=== WORK TO COMPLETE ===
Please repeat every entry exactly as written, but skip the pictures.

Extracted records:
┄┄┄┄┄┄

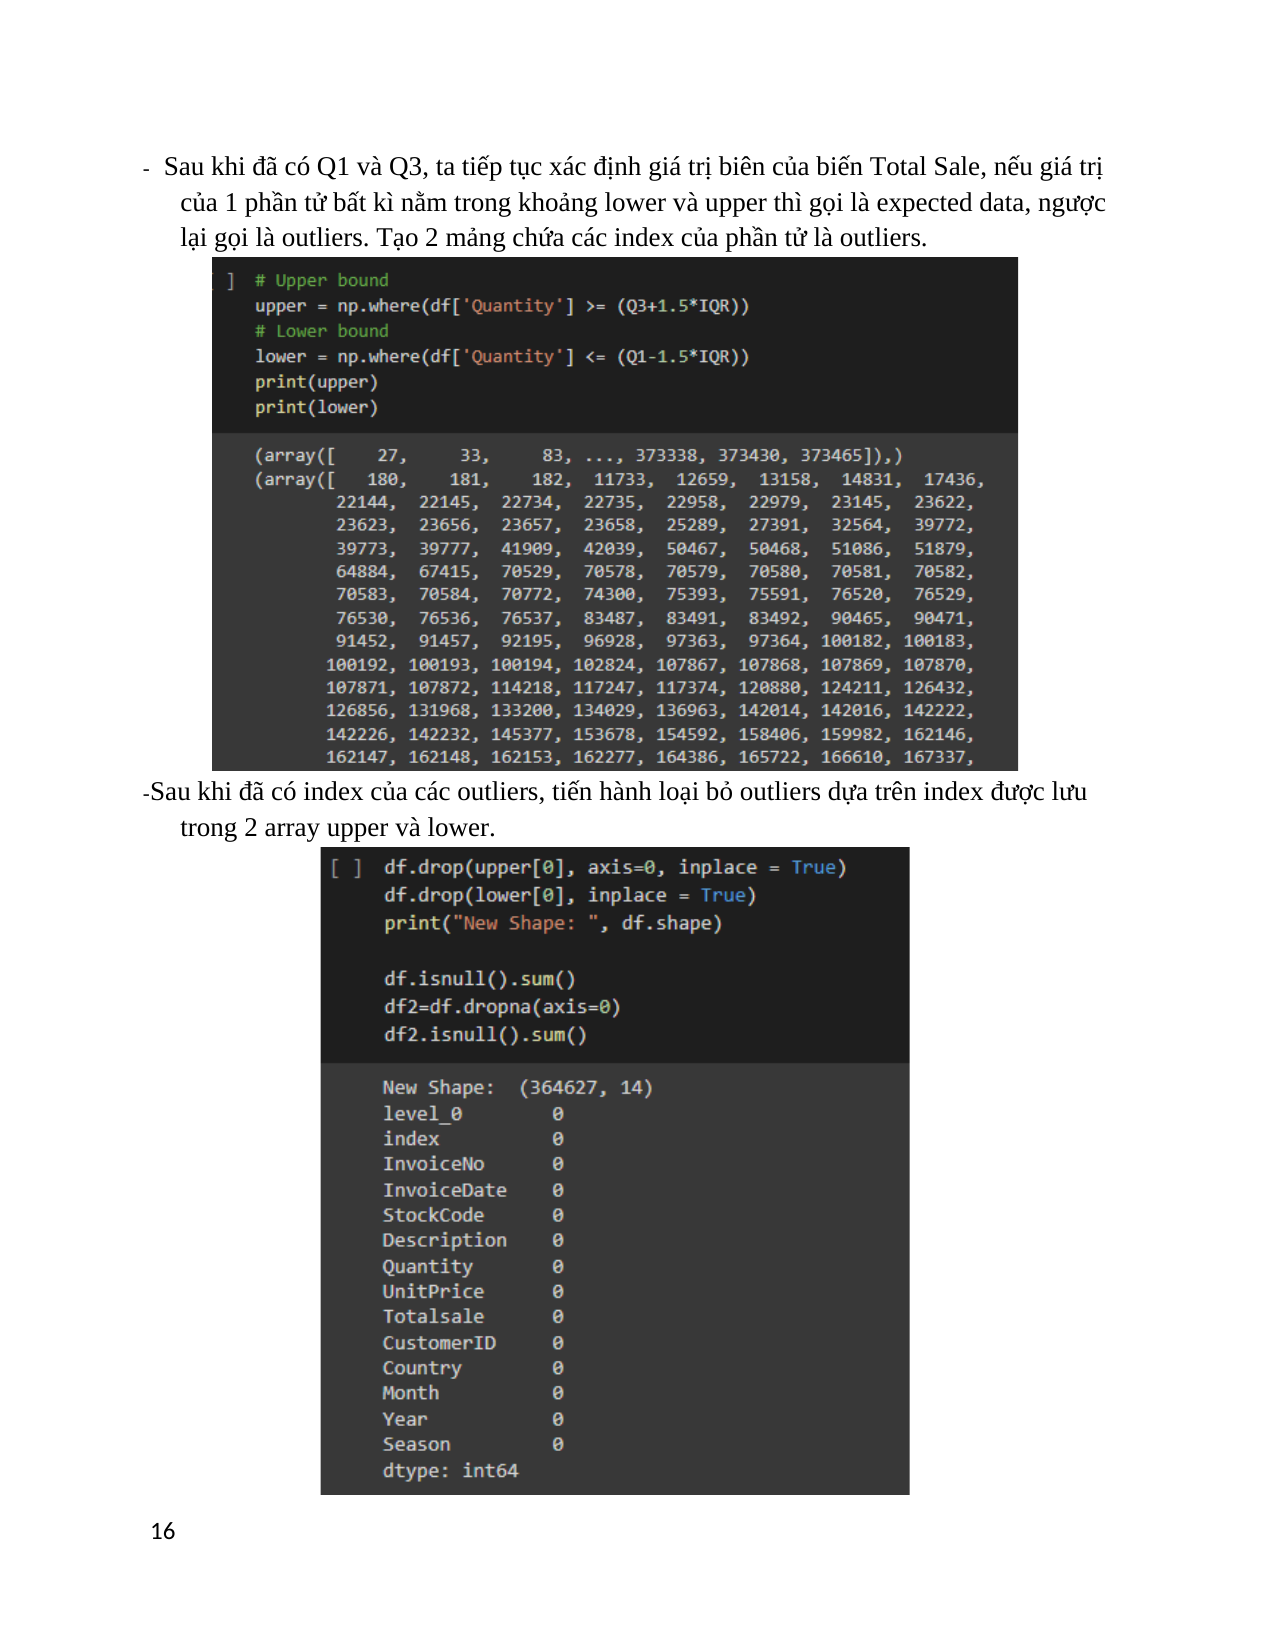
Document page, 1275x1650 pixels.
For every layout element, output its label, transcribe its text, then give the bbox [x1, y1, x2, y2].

picture [320, 847, 910, 1495]
list Sau khi đã có index của các outliers, tiến hành loại bỏ outliers dựa trên index được lưu trong 2 array upper và lower. [143, 776, 1125, 842]
picture [212, 257, 1019, 771]
list Sau khi đã có Q1 và Q3, ta tiếp tục xác định giá trị biên của biến Total Sale, nếu giá trị của 1 phần tử bất kì nằm trong khoảng lower và upper thì gọi là expected data, ngược lại gọi là outliers. Tạo 2 mảng chứa các index của phần tử là outliers. [143, 150, 1125, 253]
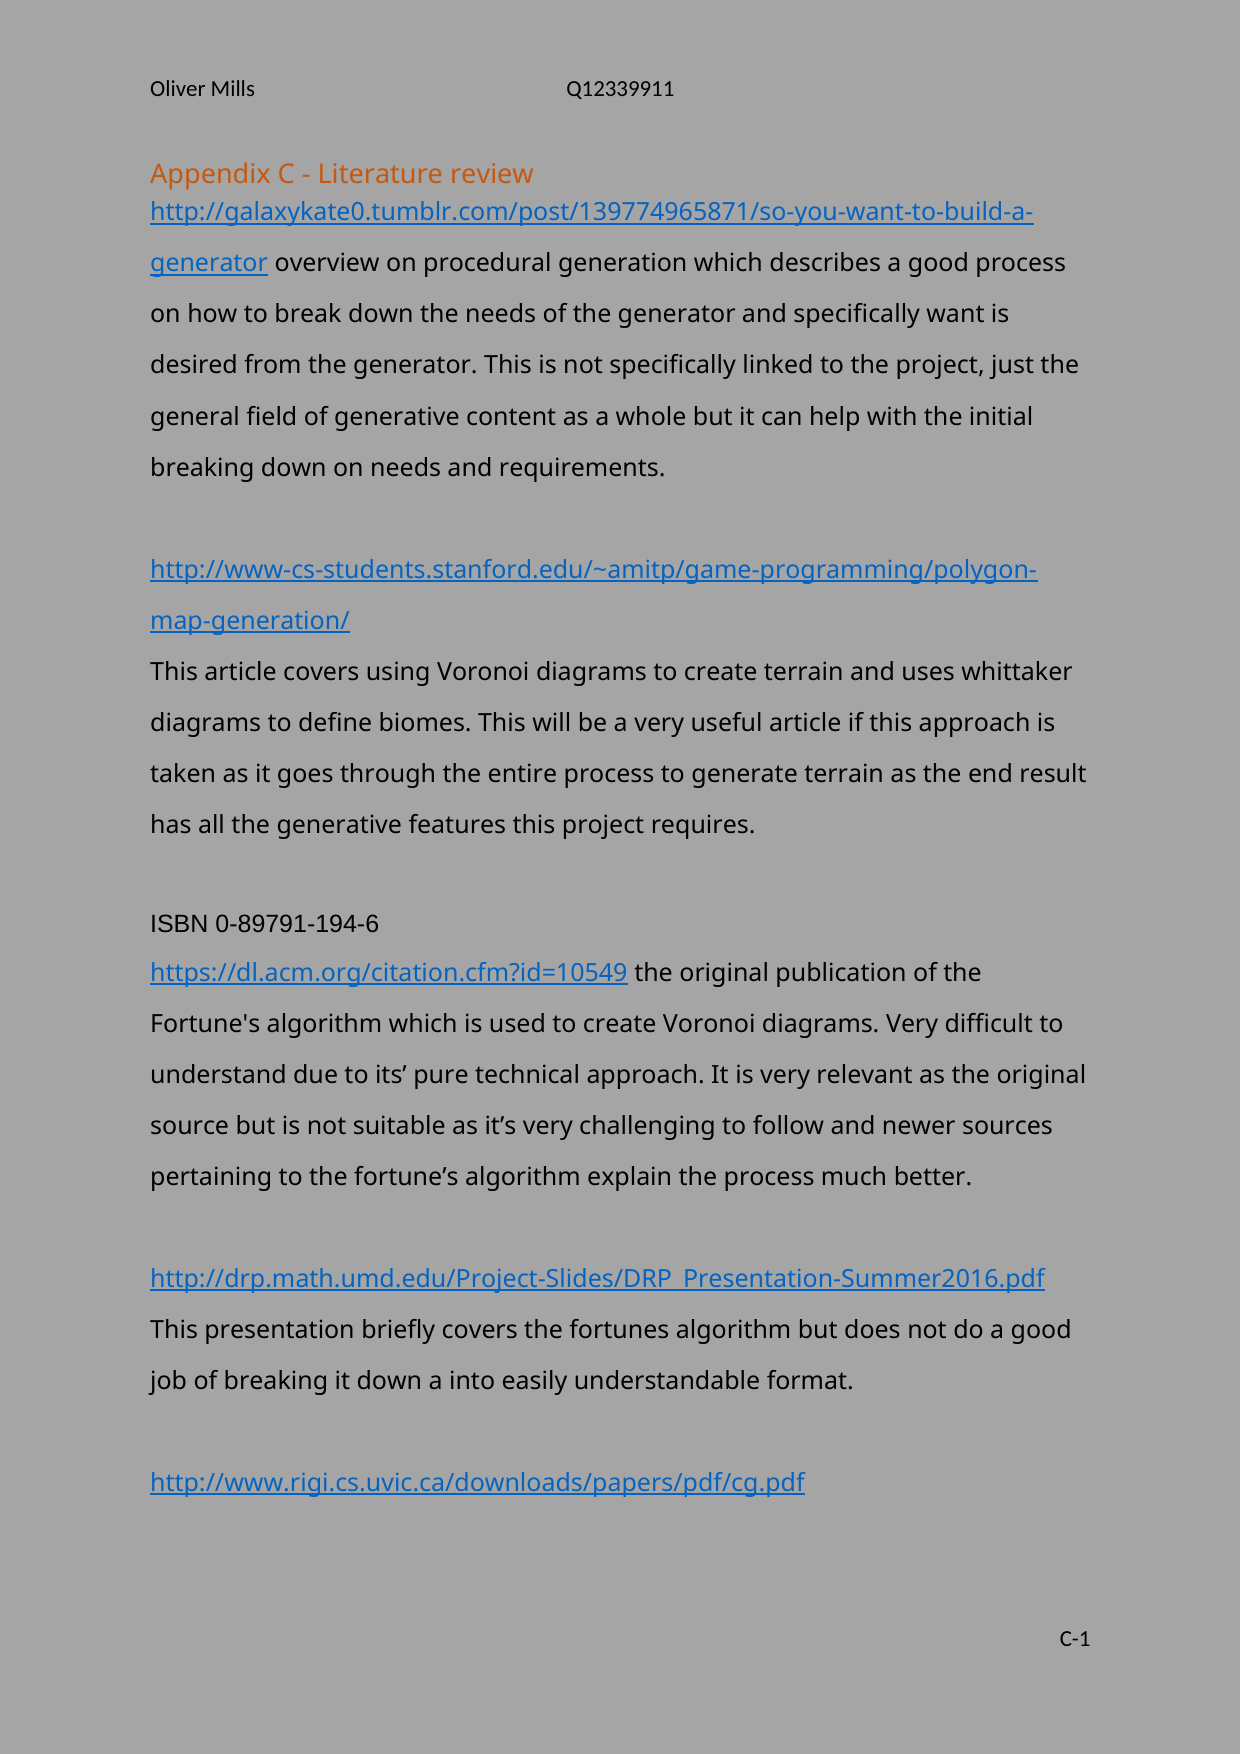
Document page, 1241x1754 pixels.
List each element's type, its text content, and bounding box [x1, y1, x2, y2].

text http://drp.math.umd.edu/Project-Slides/DRP_Presentation-Summer2016.pdf This presentation briefly covers the fortunes algorithm but does not do a good job of breaking it down a into easily understandable format. [150, 1261, 1090, 1397]
subtitle Appendix C - Literature review [150, 154, 1090, 191]
text http://www-cs-students.stanford.edu/~amitp/game-programming/polygon-map-generation/ This article covers using Voronoi diagrams to create terrain and uses whittaker diagrams to define biomes. This will be a very useful article if this approach is taken as it goes through the entire process to generate terrain as the end result has all the generative features this project requires. [150, 551, 1090, 841]
text http://galaxykate0.tumblr.com/post/139774965871/so-you-want-to-build-a-generator overview on procedural generation which describes a good process on how to break down the needs of the generator and specifically want is desired from the generator. This is not specifically linked to the project, just the general field of generative content as a whole but it can help with the initial breaking down on needs and requirements. [150, 194, 1090, 483]
text http://www.rigi.cs.uvic.ca/downloads/papers/pdf/cg.pdf [150, 1465, 1090, 1499]
text ISBN 0-89791-194-6 https://dl.acm.org/citation.cfm?id=10549 the original publication of the Fortune's algorithm which is used to create Voronoi diagrams. Very difficult to understand due to its’ pure technical approach. It is very relevant as the original source but is not suitable as it’s very challenging to follow and newer sources pertaining to the fortune’s algorithm explain the process much better. [150, 908, 1090, 1192]
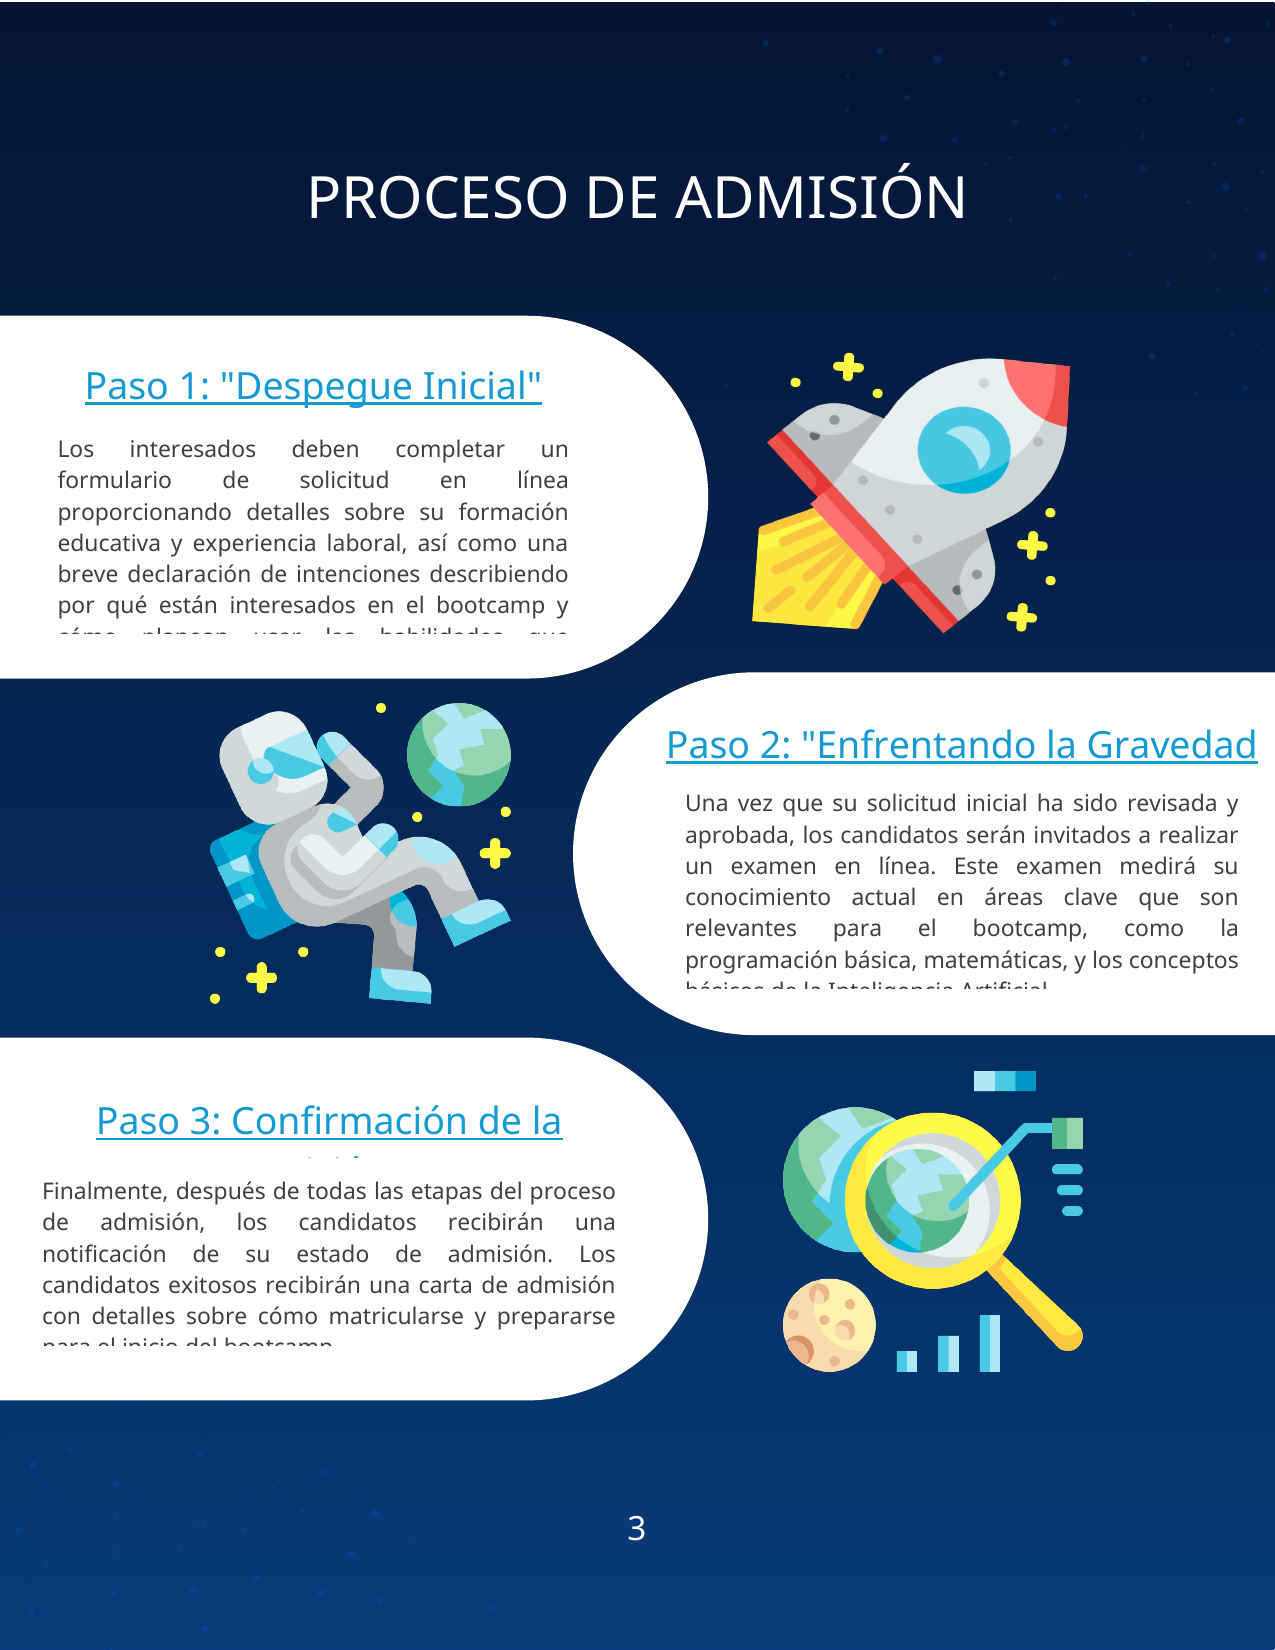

┄┄┄┄┄┄

=== REPLY TO THE TASK ===
Document page, 1275x1650 pixels.
For every layout element, output its label, transcribe its text, then give the bbox [x1, y1, x2, y2].

picture [320, 847, 910, 1495]
list Sau khi đã có index của các outliers, tiến hành loại bỏ outliers dựa trên index được lưu trong 2 array upper và lower. [143, 776, 1125, 842]
picture [212, 257, 1019, 771]
list Sau khi đã có Q1 và Q3, ta tiếp tục xác định giá trị biên của biến Total Sale, nếu giá trị của 1 phần tử bất kì nằm trong khoảng lower và upper thì gọi là expected data, ngược lại gọi là outliers. Tạo 2 mảng chứa các index của phần tử là outliers. [143, 150, 1125, 253]
Document page, 1241x1754 pixels.
List each element's type, its text content, and bounding box [x1, y1, x2, y2].

text http://drp.math.umd.edu/Project-Slides/DRP_Presentation-Summer2016.pdf This presentation briefly covers the fortunes algorithm but does not do a good job of breaking it down a into easily understandable format. [150, 1261, 1090, 1397]
subtitle Appendix C - Literature review [150, 154, 1090, 191]
text http://www-cs-students.stanford.edu/~amitp/game-programming/polygon-map-generation/ This article covers using Voronoi diagrams to create terrain and uses whittaker diagrams to define biomes. This will be a very useful article if this approach is taken as it goes through the entire process to generate terrain as the end result has all the generative features this project requires. [150, 551, 1090, 841]
text http://galaxykate0.tumblr.com/post/139774965871/so-you-want-to-build-a-generator overview on procedural generation which describes a good process on how to break down the needs of the generator and specifically want is desired from the generator. This is not specifically linked to the project, just the general field of generative content as a whole but it can help with the initial breaking down on needs and requirements. [150, 194, 1090, 483]
text http://www.rigi.cs.uvic.ca/downloads/papers/pdf/cg.pdf [150, 1465, 1090, 1499]
text ISBN 0-89791-194-6 https://dl.acm.org/citation.cfm?id=10549 the original publication of the Fortune's algorithm which is used to create Voronoi diagrams. Very difficult to understand due to its’ pure technical approach. It is very relevant as the original source but is not suitable as it’s very challenging to follow and newer sources pertaining to the fortune’s algorithm explain the process much better. [150, 908, 1090, 1192]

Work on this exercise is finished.